This 4 ft. x 15 ft. high marble plaque was erected on the eastern gopuram wall in the present Kapaleeswara Temple by eminent citizens of Chennai led by Vidwan Arunai Vadivel Mudaliar in 1990.
The section “Mylapore’s Ancient Past” reads:
“Ptolomey the Greek geographer has referred to Mylapore in his books as ‘Maillarpha’, a well known seaport town with a flourishing trade. Saint Thiruvalluvar, the celebrated author of Thirukkural, the world famous ethical treatise, lived in Mylapore nearly 2000 years ago.

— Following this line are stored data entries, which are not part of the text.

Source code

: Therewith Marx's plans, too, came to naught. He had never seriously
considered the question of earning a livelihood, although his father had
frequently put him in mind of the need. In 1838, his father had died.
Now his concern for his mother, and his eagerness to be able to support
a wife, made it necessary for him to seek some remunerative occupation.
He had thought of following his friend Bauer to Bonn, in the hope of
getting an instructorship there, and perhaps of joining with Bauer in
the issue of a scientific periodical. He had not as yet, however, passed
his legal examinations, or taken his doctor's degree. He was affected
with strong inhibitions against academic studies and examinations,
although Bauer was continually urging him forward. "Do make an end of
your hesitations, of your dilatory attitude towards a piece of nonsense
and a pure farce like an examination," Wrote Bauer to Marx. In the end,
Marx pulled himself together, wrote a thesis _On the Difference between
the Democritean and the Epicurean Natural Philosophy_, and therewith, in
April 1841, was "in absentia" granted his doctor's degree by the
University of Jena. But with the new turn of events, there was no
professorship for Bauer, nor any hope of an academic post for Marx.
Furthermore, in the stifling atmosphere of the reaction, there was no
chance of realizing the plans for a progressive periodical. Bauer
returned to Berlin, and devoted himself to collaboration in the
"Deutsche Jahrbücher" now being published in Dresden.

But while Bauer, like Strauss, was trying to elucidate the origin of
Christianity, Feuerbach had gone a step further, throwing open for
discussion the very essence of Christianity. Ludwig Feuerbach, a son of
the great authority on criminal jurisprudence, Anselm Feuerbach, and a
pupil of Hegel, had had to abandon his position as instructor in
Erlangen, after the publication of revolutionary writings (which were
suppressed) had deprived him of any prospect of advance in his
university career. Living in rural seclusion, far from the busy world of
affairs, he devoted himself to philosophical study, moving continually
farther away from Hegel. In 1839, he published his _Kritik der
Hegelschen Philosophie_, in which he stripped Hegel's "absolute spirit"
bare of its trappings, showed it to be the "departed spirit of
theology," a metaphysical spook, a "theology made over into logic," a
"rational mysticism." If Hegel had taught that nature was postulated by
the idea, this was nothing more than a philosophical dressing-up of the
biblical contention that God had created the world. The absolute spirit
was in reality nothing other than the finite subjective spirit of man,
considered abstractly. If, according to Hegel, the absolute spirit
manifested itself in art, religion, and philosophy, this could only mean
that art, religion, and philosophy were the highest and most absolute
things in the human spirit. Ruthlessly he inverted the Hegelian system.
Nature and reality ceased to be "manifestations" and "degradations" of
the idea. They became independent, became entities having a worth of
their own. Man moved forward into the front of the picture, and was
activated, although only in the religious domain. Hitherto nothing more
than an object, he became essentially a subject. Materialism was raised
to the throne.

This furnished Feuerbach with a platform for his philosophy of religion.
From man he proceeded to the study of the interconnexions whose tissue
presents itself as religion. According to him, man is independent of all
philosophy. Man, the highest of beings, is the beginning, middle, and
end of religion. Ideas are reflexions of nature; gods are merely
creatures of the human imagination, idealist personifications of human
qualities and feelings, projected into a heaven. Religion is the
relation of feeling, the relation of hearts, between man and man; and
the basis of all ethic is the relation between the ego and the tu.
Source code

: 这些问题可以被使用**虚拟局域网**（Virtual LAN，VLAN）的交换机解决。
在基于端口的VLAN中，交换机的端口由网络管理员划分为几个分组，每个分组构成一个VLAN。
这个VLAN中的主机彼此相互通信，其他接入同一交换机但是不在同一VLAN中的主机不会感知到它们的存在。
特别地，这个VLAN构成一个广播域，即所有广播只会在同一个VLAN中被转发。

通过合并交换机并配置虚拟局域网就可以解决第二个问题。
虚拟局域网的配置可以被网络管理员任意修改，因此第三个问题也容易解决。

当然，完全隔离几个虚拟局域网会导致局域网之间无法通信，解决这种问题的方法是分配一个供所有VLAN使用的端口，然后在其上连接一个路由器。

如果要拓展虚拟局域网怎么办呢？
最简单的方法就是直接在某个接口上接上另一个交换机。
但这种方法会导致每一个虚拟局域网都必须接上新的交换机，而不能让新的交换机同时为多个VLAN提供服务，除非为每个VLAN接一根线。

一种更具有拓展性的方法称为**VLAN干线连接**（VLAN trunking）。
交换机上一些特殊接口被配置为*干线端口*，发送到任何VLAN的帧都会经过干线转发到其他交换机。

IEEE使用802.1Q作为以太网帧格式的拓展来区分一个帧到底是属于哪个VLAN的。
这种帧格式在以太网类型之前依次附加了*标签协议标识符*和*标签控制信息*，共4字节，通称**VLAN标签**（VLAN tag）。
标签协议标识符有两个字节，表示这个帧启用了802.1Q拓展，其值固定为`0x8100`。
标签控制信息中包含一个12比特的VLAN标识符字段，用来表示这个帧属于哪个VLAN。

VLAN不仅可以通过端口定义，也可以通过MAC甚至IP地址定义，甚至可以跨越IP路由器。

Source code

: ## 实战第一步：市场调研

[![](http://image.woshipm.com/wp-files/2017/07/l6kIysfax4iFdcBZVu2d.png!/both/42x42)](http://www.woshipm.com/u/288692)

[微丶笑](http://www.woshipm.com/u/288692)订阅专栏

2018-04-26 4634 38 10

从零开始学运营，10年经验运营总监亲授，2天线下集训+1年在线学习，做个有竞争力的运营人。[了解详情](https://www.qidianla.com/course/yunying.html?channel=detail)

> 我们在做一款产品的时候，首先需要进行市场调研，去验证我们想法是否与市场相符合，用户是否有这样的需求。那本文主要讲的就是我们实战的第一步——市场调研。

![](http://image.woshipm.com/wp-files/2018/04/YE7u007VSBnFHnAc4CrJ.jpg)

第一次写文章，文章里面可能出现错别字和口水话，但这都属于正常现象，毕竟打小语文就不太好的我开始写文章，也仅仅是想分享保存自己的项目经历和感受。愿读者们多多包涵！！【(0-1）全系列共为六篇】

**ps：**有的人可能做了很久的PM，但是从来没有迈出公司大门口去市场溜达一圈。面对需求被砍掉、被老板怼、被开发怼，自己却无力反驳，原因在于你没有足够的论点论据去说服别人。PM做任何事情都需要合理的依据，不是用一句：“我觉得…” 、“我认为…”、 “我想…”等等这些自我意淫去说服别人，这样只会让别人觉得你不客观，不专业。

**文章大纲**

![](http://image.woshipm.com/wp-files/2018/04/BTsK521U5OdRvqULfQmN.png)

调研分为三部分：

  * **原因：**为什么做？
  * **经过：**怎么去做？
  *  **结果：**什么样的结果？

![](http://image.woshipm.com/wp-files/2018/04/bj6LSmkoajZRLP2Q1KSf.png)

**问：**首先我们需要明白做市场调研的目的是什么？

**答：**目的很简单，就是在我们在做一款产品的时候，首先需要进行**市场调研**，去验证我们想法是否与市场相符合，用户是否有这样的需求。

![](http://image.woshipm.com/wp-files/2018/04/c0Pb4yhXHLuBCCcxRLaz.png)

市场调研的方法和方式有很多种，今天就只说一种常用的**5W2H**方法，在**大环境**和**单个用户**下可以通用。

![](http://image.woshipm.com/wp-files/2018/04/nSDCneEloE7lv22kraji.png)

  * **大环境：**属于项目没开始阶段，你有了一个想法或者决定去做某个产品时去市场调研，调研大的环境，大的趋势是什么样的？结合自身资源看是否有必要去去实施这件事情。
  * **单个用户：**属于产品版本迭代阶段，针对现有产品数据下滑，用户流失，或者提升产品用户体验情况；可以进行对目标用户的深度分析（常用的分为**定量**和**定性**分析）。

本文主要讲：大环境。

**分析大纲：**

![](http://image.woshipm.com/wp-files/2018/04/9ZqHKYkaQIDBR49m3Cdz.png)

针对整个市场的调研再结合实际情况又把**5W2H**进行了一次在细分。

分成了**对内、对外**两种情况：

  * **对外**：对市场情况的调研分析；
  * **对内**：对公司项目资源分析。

“The Shaivite saints of the 7th century, Saint Sambandar and Saint Appar, have sung about this shrine in their hymns. St. Thomas, one of the apostles of Jesus, is reported to have visited Mylapore in the 2nd century (sic) AD.
“Mylapore fell into the hands of the Portuguese in 1566, when the temple suffered demolition. The present temple was rebuilt about 300 years ago. There are some fragmentary inscriptions from the old temple, still found in the present shrine and in St. Thomas Cathedral.”
We observe that the date for the alleged visit if St. Thomas to Mylapore is wrong. It should read 1st century AD. But the entry is not required and should be removed as Pope Benedict has categorically stated that St. Thomas did not visit South India. The entry on this memorial plaque is misleading and gives a wrong impression to visitors.
The same wrong information about St. Thomas is repeated on the Arulmigu Kapaleeswara Temple website.
We have brought this matter to the attention of the Kapaleeswara Temple executive officer a number of times. He ignores our mail and does not reply to us.
When Hindu temple authorities themselves promote the fiction that St. Thomas visited Mylapore, we cannot expect the San Thome Church authorities to do differently.